YOUR GOAL
List every actor named in the cast credits of the Broken English review.

PAGE EXCERPT
——
MPAA Classification:

PG-13 (Profanity, Sexual Situations)

Theatrical Aspect Ratio:

1.85:1

Cast:

Parker Posey, Melvil Poupaud, Drea de Matteo, Griffin Dunne, Josh Hamilton, Justin Theroux, Gena Rowlands

Director:

Zoe Cassavetes

Screenplay:

Zoe Cassavetes

Cinematography:

John Pirozzi

U.S. Distributor:

Magnolia Pictures

Subtitles:

none


For her feature debut, writer/director Zoe Cassavetes has elected to tread into territory where even the best stories feels like clichés. Broken English is competently made and features a solid performance from lead actress Parker Posey, but it's the kind of film that will resonate only with a tiny fraction of the available audience. Unless a viewer's age and situation mirrors that of Posey's Nora Wilder, odds are that this movie will generate a sense of déjà vu. Casavetes tells her tale, but it's one we've already seen, and she doesn't bring much that's new or fresh to the narrative.

Approaching 40, Nora is growing increasingly despondent about her single status. Her best friend, Audrey (Drea de Matteo), is celebrating her fifth anniversary to a man Nora might have married. By day, Nora is the head of guest relations at a prestigious hotel. By night, she looks for love but constantly finds Mr. Wrong. Her would-be beaux include a cad of an actor (Justin Theroux) currently involved in another relationship and a nice guy (Josh Hamilton) who's hung up on his ex. Finally, Nora meets Julian (Melvil Poupaud), a Parisian visiting Manhattan. They hit it off but just as they're starting to connect, Julian must return to France. It's up to Nora to determine whether or not to follow him.

To Cassavetes' credit, this doesn't fall into the category of a formulaic romantic comedy. There's a little more substance than that. In fact, most of the third act is devoted to Nora's journey of self-discovery. As she learns, in order to be able to secure a future with a man, she must be comfortable with herself and her choices in life. The problem with driving home this message is that it represents the movie's least compelling 30 minutes. It's also odd that the movie chooses to end on exactly the same beat as the far superior Before Sunset. Hint to the director: never remind viewers of a better film in such an obvious way.

Nearly everything about Broken English is okay. The screenplay is okay. The cinematography, which includes shots of Paris, is okay. The direction is okay. The supporting performances are okay. The movie doesn't contain anything that allows it to stand out. It feels very much like the kind of thing I wouldn't mind watching on TV or DVD, but for which I would be unhappy paying an admission price.

This isn't Parker Posey's career-best performance, but she once again proves that she's capable of holding the viewer's attention even when the material isn't that great. She's an effective comedienne and dramatic actress, and both come into play here. Unfortunately, there's no noticeable chemistry between her and her semi-leading man, Melvil Poupaud, or the actress playing her best friend, Drea de Matteo, and this causes the relationships to feel half-formed.

Cassavetes is, of course, a member of the famous independent filmmaking clan. Her father was John Cassavetes and her mother, Gena Rowlands, makes an appearance here as Nora's well-meaning busybody of a mother. Broken English feels like a "safe" choice for a filmmaker who's getting her feet wet. It's direct and heartfelt, if ultimately only partially satisfying. This is the kind of movie that can find acceptance within the rarified atmosphere of a film festival (it premiered, was nominated for the Grand Jury prize, and was picked up for distribution at Sundance 2007), but loses its shine when released to general audiences. The movie's a little too stale and familiar to generate much excitement or enthusiasm.
——
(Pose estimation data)
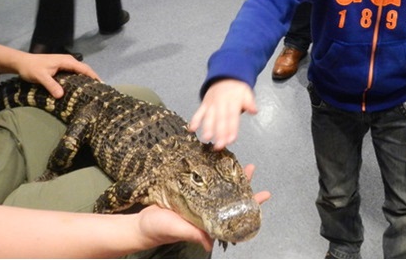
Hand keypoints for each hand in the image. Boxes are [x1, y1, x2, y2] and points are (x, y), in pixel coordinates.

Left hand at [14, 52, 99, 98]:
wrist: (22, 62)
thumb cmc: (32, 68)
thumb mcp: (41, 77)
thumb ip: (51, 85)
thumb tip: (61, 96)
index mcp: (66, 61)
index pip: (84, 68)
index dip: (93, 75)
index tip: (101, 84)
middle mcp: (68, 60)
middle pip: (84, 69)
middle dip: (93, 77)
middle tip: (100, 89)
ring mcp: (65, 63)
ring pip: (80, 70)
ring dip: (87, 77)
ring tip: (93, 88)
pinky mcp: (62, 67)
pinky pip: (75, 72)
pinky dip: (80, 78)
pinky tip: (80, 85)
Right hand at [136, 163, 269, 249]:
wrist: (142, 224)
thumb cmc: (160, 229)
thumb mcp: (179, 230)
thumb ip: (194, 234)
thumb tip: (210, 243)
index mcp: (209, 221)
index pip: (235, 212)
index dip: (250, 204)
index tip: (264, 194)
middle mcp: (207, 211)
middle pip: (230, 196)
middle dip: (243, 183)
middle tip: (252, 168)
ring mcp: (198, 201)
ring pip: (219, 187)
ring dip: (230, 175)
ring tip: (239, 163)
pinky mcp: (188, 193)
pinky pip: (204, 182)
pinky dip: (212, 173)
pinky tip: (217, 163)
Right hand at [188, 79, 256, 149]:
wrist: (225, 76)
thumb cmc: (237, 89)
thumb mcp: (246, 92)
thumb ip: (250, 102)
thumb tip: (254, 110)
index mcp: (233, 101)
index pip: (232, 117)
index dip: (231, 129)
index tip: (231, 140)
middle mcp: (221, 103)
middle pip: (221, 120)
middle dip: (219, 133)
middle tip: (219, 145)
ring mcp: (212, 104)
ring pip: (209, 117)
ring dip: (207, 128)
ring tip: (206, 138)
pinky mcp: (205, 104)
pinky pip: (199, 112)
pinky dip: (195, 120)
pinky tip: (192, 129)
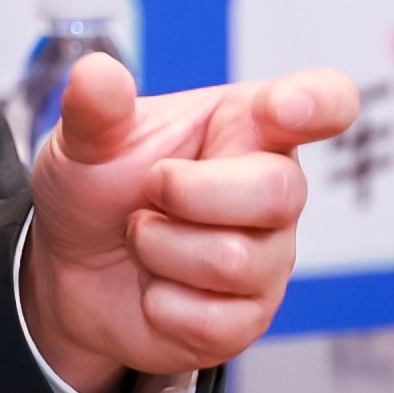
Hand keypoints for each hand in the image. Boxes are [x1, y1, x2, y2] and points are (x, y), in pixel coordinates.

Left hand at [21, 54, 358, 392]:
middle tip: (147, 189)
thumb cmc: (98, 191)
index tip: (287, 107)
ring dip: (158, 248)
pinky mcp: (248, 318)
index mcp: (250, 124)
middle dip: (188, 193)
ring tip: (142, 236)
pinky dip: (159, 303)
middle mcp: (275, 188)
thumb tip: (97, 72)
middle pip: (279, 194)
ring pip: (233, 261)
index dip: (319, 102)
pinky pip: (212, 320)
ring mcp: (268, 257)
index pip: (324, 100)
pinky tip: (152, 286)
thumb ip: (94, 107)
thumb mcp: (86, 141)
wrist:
——
WRITTEN SOLUTION
Parker Posey, Melvil Poupaud, Drea de Matteo, Griffin Dunne, Josh Hamilton, Justin Theroux, Gena Rowlands